Reddit users have recently gamed the Google images algorithm so that a search for the term “idiot” produces a solid half-page of Donald Trump photos. Admittedly, this effort is some top-notch trolling from pranksters looking to denigrate Trump in the wake of his bizarre Putin summit. It’s also a childish, offensive waste of time. I know this because I’m a parent of a kindergartner who has come to relish the provocative power of the word “idiot.” Brandishing that insult has not made my son more popular at home or school. I tell him the same thing that I’m now going to tell the Redditors: There are better ways to express yourself.
The way I explain it to my 5-year-old is that the word idiot is hurtful and mean. It tears people down and makes them feel bad. And honestly, that should be enough. Saying, “it hurts people’s feelings” should be all it takes to keep him from using the word idiot as a verbal cudgel. Normally, it’s enough. Sometimes it isn’t. But the longer explanation, the one he’ll get if this nonsense persists as he gets old, is a bit more involved.

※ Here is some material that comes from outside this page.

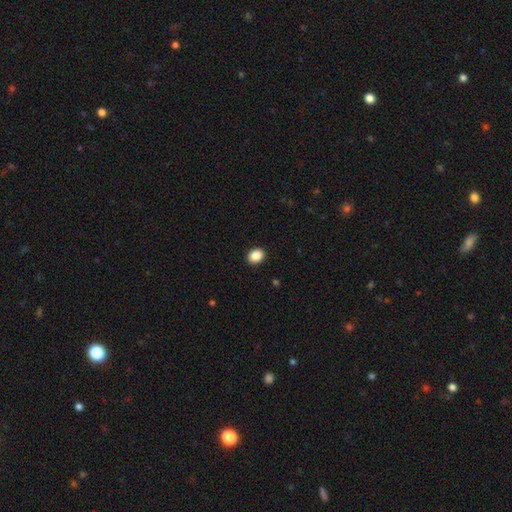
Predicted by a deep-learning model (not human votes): This is clearly a smooth galaxy (88%). How rounded: possibly in between (52%). Merging: clearly none (92%).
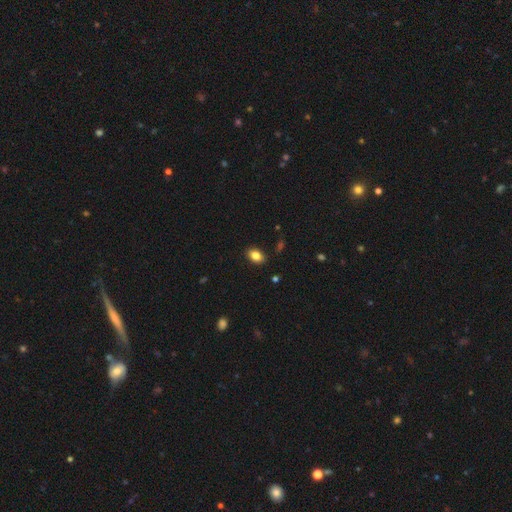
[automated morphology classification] Overall: smooth (84%). How rounded: in between (81%). Merging: none (87%).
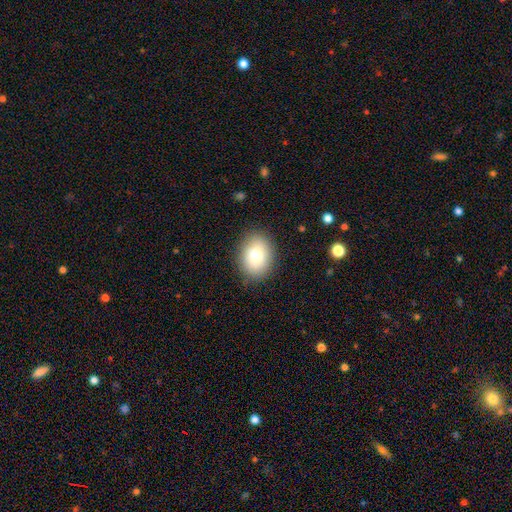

The longer explanation goes like this: The word idiot isn’t just counter to kindness, it’s counter to inclusivity. To understand why you need to understand its history. Idiot came into popularity as a slur after it was adopted by 19th and early 20th-century psychologists to categorize people affected by profound intellectual disabilities. In effect, it was a diagnosis that was used to forcefully separate disabled individuals from families. So-called idiots were unable to be a part of society. They were marked for eugenics programs. They were sterilized against their will. To call someone an idiot isn’t just to mock their intelligence, it’s to suggest that they are useless. You shouldn’t say idiot for the same reason you shouldn’t say retarded.
Yes, time can shift context and people using the word idiot are perpetrating an act of verbal aggression that does feel a bit different than calling someone retarded. That said, the important thing to remember is that the word is supposed to denote that someone is somehow different, outside of the group and acting against group norms. The Redditors pranking Trump are saying, “He’s not one of us.” In a sense, that may be true. But he’s also the President. The problem, from a liberal perspective, isn’t that he’s not one of us. It’s that he’s President. Insults, in short, distract from the actual conflict by allowing us to pretend that people we don’t get along with aren’t part of our group — much less in charge of it.
If you’re a liberal parent, cheering the labeling of Trump as an idiot is hypocritical. It represents a decent to the level of name-calling. Parents aren’t supposed to be okay with that. Better to say Trump is a traitor. Better to say he’s a hypocrite (remember when he complained about Obama’s golfing?). Better to say that he’s corrupt. Better to say he has not looked after the best interests of the American people. Let’s just not call the guy an idiot. And let’s definitely not do it in front of the kids.
And if you absolutely can’t help it, I will only ask for this small bit of behavior modification: Please don’t call Trump an idiot in front of my son. It’s not helping.